Prime Minister Scott Morrison has denied accusations by French President Emmanuel Macron that he lied over the scrapping of a $90 billion submarine contract.
Mr Macron was probed about the damage done to the relationship between France and Australia at the G20 summit in Rome overnight.
He was asked if Mr Morrison lied to him, to which the French President replied: “I don’t think, I know.”
Mr Macron was also asked if he could trust Mr Morrison again.
“We will see what he will deliver,” he replied.
“I have a lot of respect for your country, a lot of respect and friendship for your people. I just say when we have respect, you have to be true and you have to behave in line and consistent with this value.”
But later in Rome, Mr Morrison insisted he had not lied when the Federal Government did not fulfil the submarine contract.
The Prime Minister said he would always stand up for Australia’s interests.
Earlier, the two leaders crossed paths at the G20 summit in Rome.
Photos from Rome showed Mr Morrison and Mr Macron greeting briefly in a crowd.

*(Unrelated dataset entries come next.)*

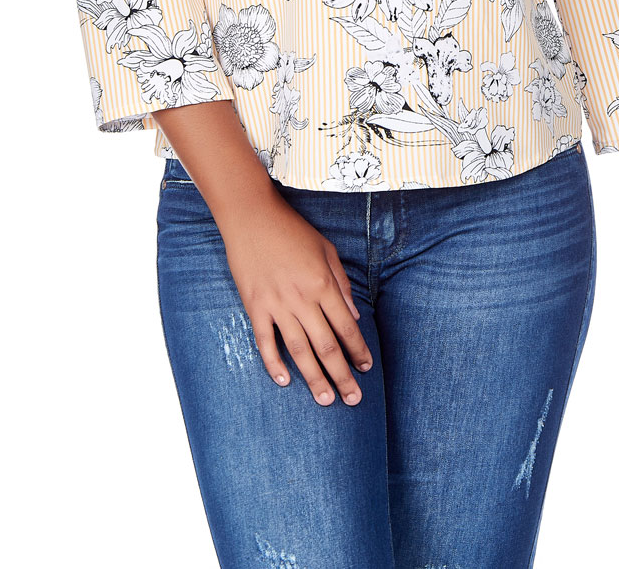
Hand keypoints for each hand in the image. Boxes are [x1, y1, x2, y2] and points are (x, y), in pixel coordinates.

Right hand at [219, 188, 374, 403]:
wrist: (252, 217)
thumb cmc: (292, 230)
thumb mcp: (326, 249)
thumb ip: (342, 283)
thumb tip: (353, 316)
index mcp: (323, 284)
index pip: (346, 327)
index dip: (358, 350)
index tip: (366, 368)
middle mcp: (302, 299)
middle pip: (327, 346)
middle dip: (342, 375)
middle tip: (354, 399)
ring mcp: (277, 305)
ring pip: (299, 351)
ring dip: (314, 378)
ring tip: (326, 400)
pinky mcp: (255, 306)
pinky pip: (265, 341)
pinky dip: (274, 363)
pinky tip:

“He was having a chat with someone and I went up and just put my arm on his shoulder and said ‘g’day Emmanuel’, and ‘look forward to catching up in the next couple of days’,” Mr Morrison told reporters from Rome.
Relations between France and Australia plummeted after the Federal Government announced it ditched a $90 billion diesel-powered submarines contract with a French defence company in favour of a future deal for nuclear-powered submarines, after it joined a new defence pact with the US and UK.